The bill by Assemblymember Raul Bocanegra (D-San Fernando), which could go to its final vote on the Senate Floor on or after August 21, would allow most local government councils and boards to keep secret records “that reveal a local agency’s deliberative processes, impressions, evaluations, opinions, recommendations, meeting minutes, research, work products, theories, or strategy. . .”
That exemption from disclosure under the California Public Records Act, which would apply not only during negotiations but indefinitely thereafter, is now available to state agencies in their union bargaining, and AB 1455 has been consistently sold to lawmakers as simply giving local government the same protection.
But, says the CalAware letter,
the purported parity with state agency labor bargaining law is illusory, since state employers and employee bargaining units must “sunshine” their negotiations in specific public proceedings not required of cities, counties and special districts. Government Code section 3523 requires that:
- Employee bargaining units must present their initial negotiating proposals to the employing agency at a public meeting, at which point the proposals go on the public record. And the employers must likewise present their initial proposals or counterproposals to the employee units at a public meeting, on the record as well.

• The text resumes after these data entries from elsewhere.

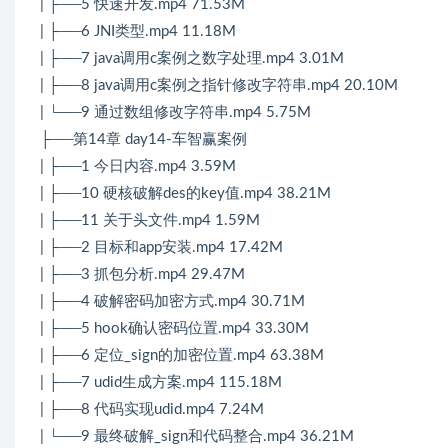
| ├──5 快速开发.mp4 71.53M
| ├──6 JNI类型.mp4 11.18M
| ├──7 java调用c案例之数字处理.mp4 3.01M
| ├──8 java调用c案例之指针修改字符串.mp4 20.10M
| └──9 通过数组修改字符串.mp4 5.75M
├──第14章 day14-车智赢案例
| ├──1 今日内容.mp4 3.59M
| ├──10 硬核破解des的key值.mp4 38.21M
| ├──11 关于头文件.mp4 1.59M
| ├──2 目标和app安装.mp4 17.42M
| ├──3 抓包分析.mp4 29.47M
| ├──4 破解密码加密方式.mp4 30.71M
| ├──5 hook确认密码位置.mp4 33.30M
| ├──6 定位_sign的加密位置.mp4 63.38M
| ├──7 udid生成方案.mp4 115.18M
| ├──8 代码实现udid.mp4 7.24M
| └──9 最终破解_sign和代码整合.mp4 36.21M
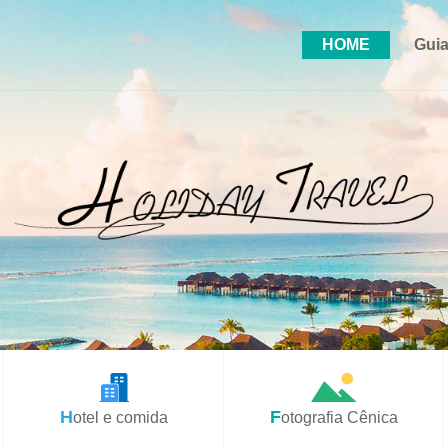
HOME
Guia
Hotel e comida
Fotografia Cênica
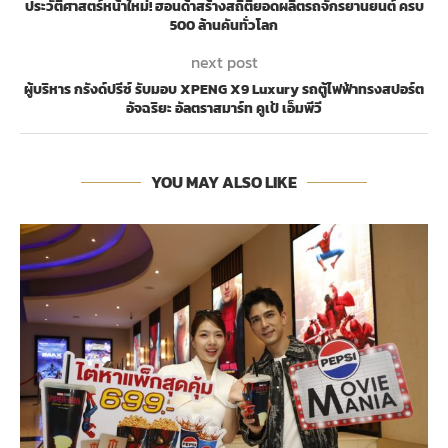
ประวัติศาสตร์หน้าใหม่! ฮอนด้าสร้างสถิติยอดผลิตรถจักรยานยนต์ ครบ
500 ล้านคันทั่วโลก
next post
ผู้บริหาร กรังด์ปรีซ์ รับมอบ XPENG X9 Luxury รถตู้ไฟฟ้าทรงสปอร์ต
อัจฉริยะ อัลตราสมาร์ท คูเป้ เอ็มพีวี
YOU MAY ALSO LIKE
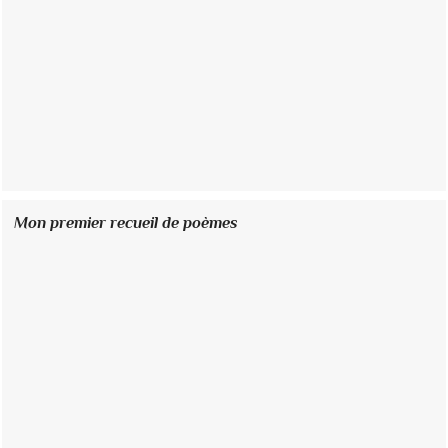
Mon premier recueil de poèmes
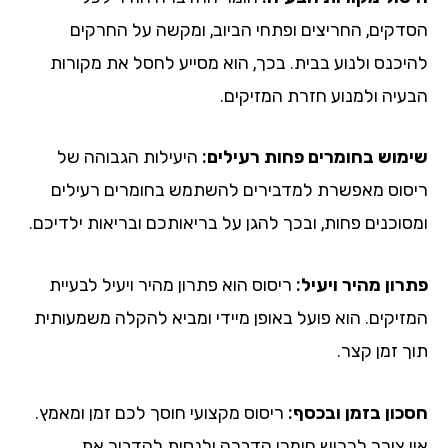
הסדקים, החריצים ופתחי הביוב, ומקשה על החרקים
להיכנס ולנוע בבית. בכך, הוא מסייע לחסל את מקורות
הבעיה ולמנוע חזרת המזיקים.
שימוש בחומרים פחות רעילים:
היעילות הגבוהה של
ריסוס מאפשרת למדבירים להשתמש בחומרים רעילים
ומסוכנים פחות, ובכך להגן על בריאותכם ובריאות ילדיכם.
פתרון מהיר ויעיל:
ריסוס הוא פתרון מהיר ויעיל לבעיית
המזיקים. הוא פועל באופן מיידי ומביא להקלה משמעותית
תוך זמן קצר.
חסכון בזמן ובכסף:
ריסוס מקצועי חוסך לכם זמן ומאמץ.
אין צורך לרכוש חומרי הדברה ולנסות להדביר את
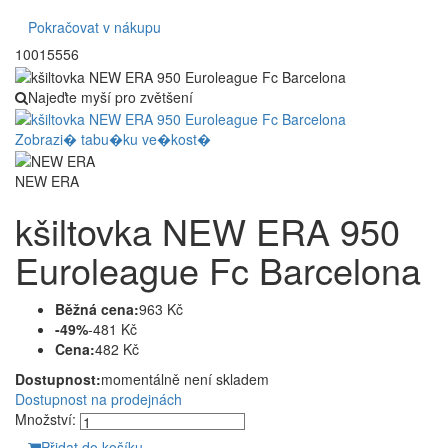
Pokračovat v nákupu
10015556
Najeďte myší pro zvětšení
Zobrazi� tabu�ku ve�kost�
NEW ERA
kšiltovka NEW ERA 950
Euroleague Fc Barcelona
Běžná cena:
963 Kč
-49%
-481 Kč
Cena:
482 Kč
Dostupnost:
momentálně není skladem
Dostupnost na prodejnách
Množství:
Přidat do košíku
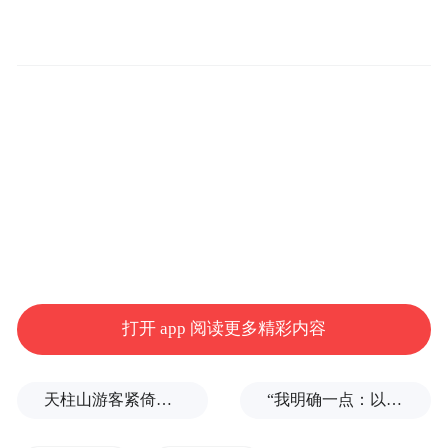
如肾结石、输尿管结石、感染、肾小球肾
炎，都可能导致血尿。
打开 app 阅读更多精彩内容
“当然肿瘤也会导致出血，”但他同时安抚
称，大部分人发现血尿首先应考虑其他更常
天柱山游客紧倚护栏扶手缓步下山，险被台风吹飞
“我明确一点：以色列不接受！”内塔尼亚胡为何如此公开地挑衅特朗普？
见的原因，肿瘤属于小概率事件。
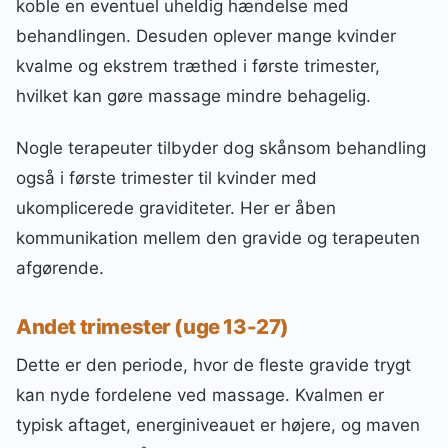
koble en eventuel uheldig hændelse med
behandlingen. Desuden oplever mange kvinder
kvalme og ekstrem træthed i første trimester,
hvilket kan gøre massage mindre behagelig.
Nogle terapeuter tilbyder dog skånsom behandling
også i første trimester til kvinder med
ukomplicerede graviditeter. Her er åben
kommunikation mellem den gravide og terapeuten
afgørende.
Andet trimester (uge 13-27)
Dette er den periode, hvor de fleste gravide trygt
kan nyde fordelene ved massage. Kvalmen er
typisk aftaget, energiniveauet er højere, og maven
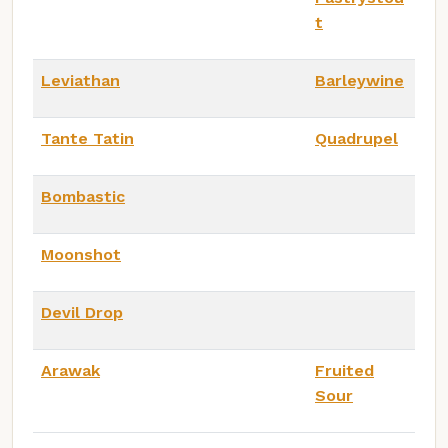
t
Leviathan
Barleywine
Tante Tatin
Quadrupel
Bombastic
Moonshot
Devil Drop
Arawak
Fruited
Sour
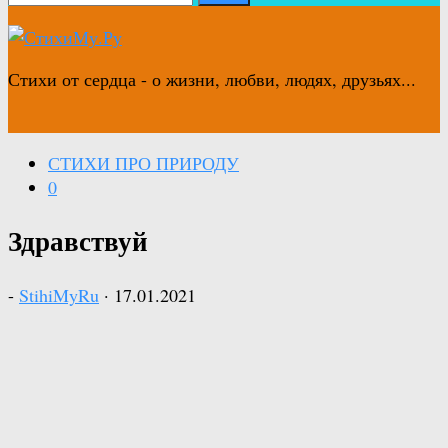
Стихи от сердца - о жизни, любви, людях, друзьях...
СТИХИ ПРО ПРИРОДУ
0
Здравствуй
-
StihiMyRu
·
17.01.2021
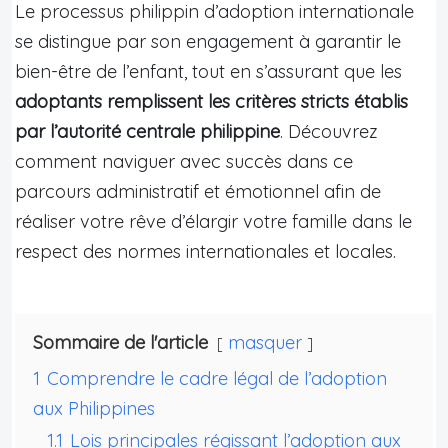
Le processus philippin d’adoption internationale
se distingue par son engagement à garantir le
bien-être de l’enfant, tout en s’assurant que les
adoptants remplissent les critères stricts établis
par l’autorité centrale philippine
. Découvrez
comment naviguer avec succès dans ce
parcours administratif et émotionnel afin de
réaliser votre rêve d’élargir votre famille dans le
respect des normes internationales et locales.
Sommaire de l'article
masquer
1
Comprendre le cadre légal de l’adoption
aux Philippines
1.1
Lois principales régissant l’adoption aux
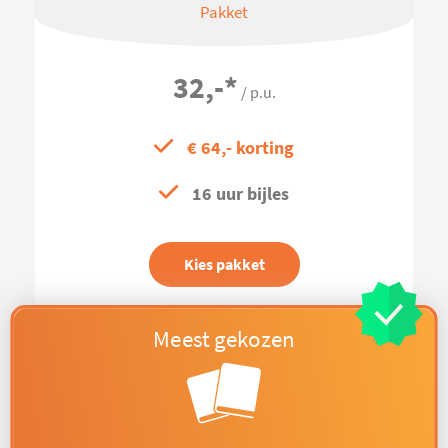
Pakket
32,-
*
/ p.u.
€ 64,- korting
16 uur bijles
Kies pakket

- Except in emergency situations, bargaining on any of the proposals cannot begin until at least seven days after the public presentation, “to enable the public to become informed, and to publicly express itself regarding the proposals, as well as regarding other possible subjects of meeting and conferring and thereafter, the employer shall, in open meeting, hear public comment on all matters related to the meet and confer proposals.”
- If the employee negotiators present new proposals in the course of bargaining, after 48 hours those proposals, and the employer agency’s position on them (if any) go on the record for public scrutiny.
If cities, counties and special districts are given the secrecy that AB 1455 would provide without these public disclosure and comment safeguards, the pay and benefits given to their unions will reach public awareness only after being locked in at the bargaining table.
These local agencies may argue that the state agency sunshine process is too burdensome and time-consuming, but that would conveniently ignore the fact that local school and community college districts are now under not only such public disclosure and comment rules but far more demanding requirements in addition, under Government Code section 3547.5:
(a) Before a public school employer enters into a written agreement with an exclusive representative covering matters within the scope of representation, the major provisions of the agreement, including, but not limited to, the costs that would be incurred by the public school employer under the agreement for the current and subsequent fiscal years, shall be disclosed at a public meeting of the public school employer in a format established for this purpose by the Superintendent of Public Instruction.
(b) The superintendent of the school district and chief business official shall certify in writing that the costs incurred by the school district under the agreement can be met by the district during the term of the agreement. This certification shall … itemize any budget revision necessary to meet the costs of the agreement in each year of its term.